DEINE AUFGABEN |
1 – Schreibe den Text über den Kindergartenstart von „Mein Mann und“ bis einschließlich „behutsam genug ein?“ neu und setze dabei „unruhig“ anstelle von „angespannt“ ein.
2 – Führe den Text über den Kindergartenstart des Sohnes im Anschluss an seinen letzten Satz weiter.

TEXTAUSZUG |

• • • •

Unser großer Sohn ist in der vergangenen Woche in den Kindergarten gekommen. Vielleicht waren wir aufgeregter als er, wie er die Umstellung von einer winzigen Krabbelstube für Unter-Dreijährige in einen Kindergarten mit fünf Gruppen und insgesamt hundert Kindern meistern würde, zu der auch noch ein Hort für Schulkinder gehört.
Mein Mann und ich lagen abends wach in den Betten, angespannt, als wenn wir selbst am nächsten Tag unseren ersten Arbeitstag oder ein wichtiges Gespräch hätten. Ist er reif genug? Oder doch noch zu jung? Wird er beim Abschied weinen? Gewöhnen sie ihn behutsam genug ein?

• • • •

DATEN |
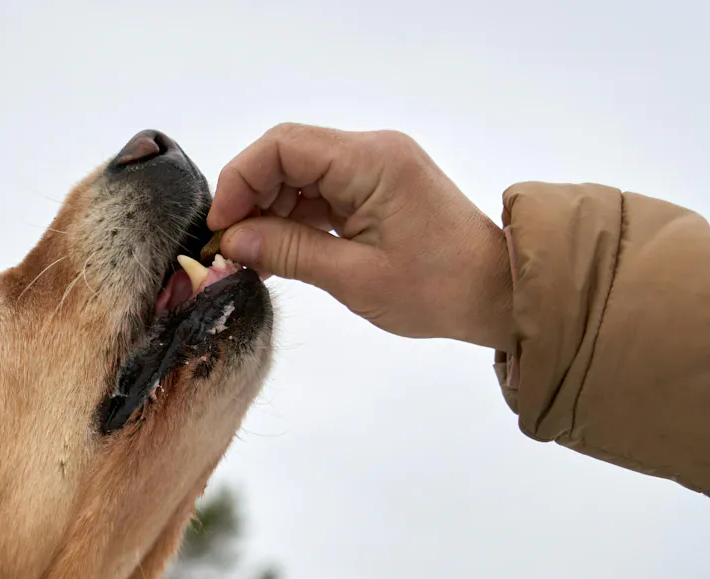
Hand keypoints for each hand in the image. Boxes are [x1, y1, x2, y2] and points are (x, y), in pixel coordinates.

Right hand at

• • • •

ERGEBNISSE JE AUFGABE |
1 –
Mein Mann und ich lagen abends wach in den Betten, unruhig, als wenn wir selbst am nächsten Tag unseren ersten Arbeitstag oder ein wichtiges Gespräch hätten. Ist er reif genug? Oder doch noch zu jung? Wird er beim Abschied weinen? Gewöhnen sie ihn behutsam genug ein?

2 –
In den vergangenen Monaten kam er uns so groß vor, eindeutig der Krabbelstube entwachsen, wo die Einjährigen gerade auf wackeligen Beinen erste eigene Erkundungen anstellen. Max läuft wie ein Weltmeister, fährt Roller und Laufrad und klettert auf den Baum in unserem Garten. Mit ihm kann man inzwischen richtige Gespräche führen, Lego bauen und Kuchen backen. Längst schläft er durch, schneidet Autos aus Zeitschriften aus und hat erste Freundschaften geschlossen.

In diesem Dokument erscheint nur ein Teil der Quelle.